As such, I’ve been wanting to add Magellan to one of the Utility Forecaster portfolios for a while now.
But the problem is that with each decline I assume that I’ll have an opportunity to pick up Magellan at an even lower price, at which point, the MLP inevitably reverses.
In addition to being fixated on value, I’d love to lock in a yield above 5%. Right now, Magellan has a forward yield of 4.7%, which is definitely enticing. And it’s boosted its distribution almost every quarter since its initial public offering back in 2001.
Still, there’s something psychologically compelling about breaking the 5% threshold, even though the MLP is just three-tenths of a percentage point away from it at current levels.
However, a chart of Magellan’s forward yield over the trailing five-year period reveals that it’s probably worth locking in a yield of 4.7%. For one, that’s well above the MLP’s average yield of 4.1% during this period.
And it’s not all that far away from Magellan’s yield at the bottom of the energy sector’s bear market, at which point its units yielded around 5.5%.
While the energy sector isn’t out of the woods yet—prolific U.S. shale producers are in an epic battle with OPEC—odds are that last year’s low was the bottom for this cycle.
But if the trend is our friend, then Magellan’s units could extend their run to the downside. Indeed, they seem to be mirroring the performance of the MLP space as a whole.
Since Magellan’s trailing-year high in late January, the MLP has dropped 8.9% on a price basis, which is only slightly worse than the Alerian MLP Index’s 7.8% decline.
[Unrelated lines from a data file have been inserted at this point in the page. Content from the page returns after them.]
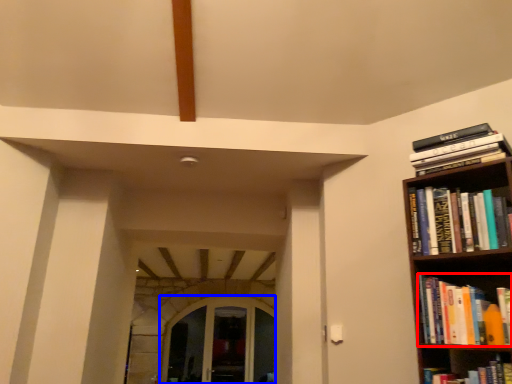
Question: Which point is further to the camera, book (highlighted by a red box) or glass door (highlighted by a blue box)?

Choices:
 (A) book
 (B) glass door

Answer: (B)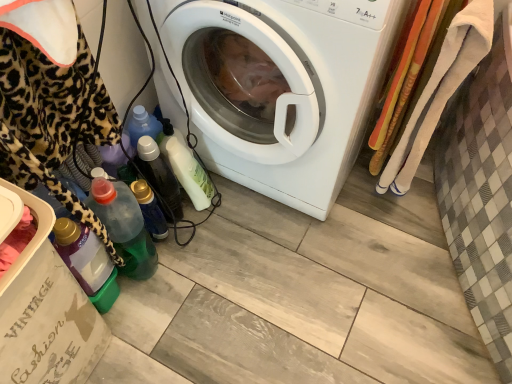
Locate an element on the screen. The width and height of the screenshot is (512, 384). green translucent bottle at lower left, which appears as the 5th bottle when viewed from the right is located at coordinates (87, 262).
Other high-quality MLPs, such as Enterprise Products Partners LP (NYSE: EPD) and Spectra Energy Partners LP (NYSE: SEP) have fallen less, by about 6.7% and 5.5%, respectively, over that same period.
They also yield more. EPD has a forward yield of 6.1%, while Spectra has a forward yield of 6.4%.
Obviously, both EPD and Spectra are worthy holdings. But as risk-averse income investors, we like Magellan’s lower leverage and stronger distribution coverage.
Of course, you have to pay up for quality. When looking at an MLP’s valuation, we compare the current unit price to its trailing-year distributable cash flow (DCF), which is the relevant profit metric for these yield-oriented securities.
On a price-to-DCF basis, Magellan is one of the more expensive names in the MLP space, with a multiple of 17.4 compared to a sector average of 11.8.
Because the calculation of DCF can vary from MLP to MLP, we also looked at Magellan on a price-to-EBITDA (earnings before interest, taxation, depreciation, and amortization) basis. On that score, Magellan also ranks among the most expensive names in the space, with a multiple of 14.4 compared to a sector average of 9.8.
Although we’re pretty stingy, we’re certainly willing to pay a premium for quality. But we’d like that premium to be just a bit smaller than it is presently. Perhaps this time around, the market will abide.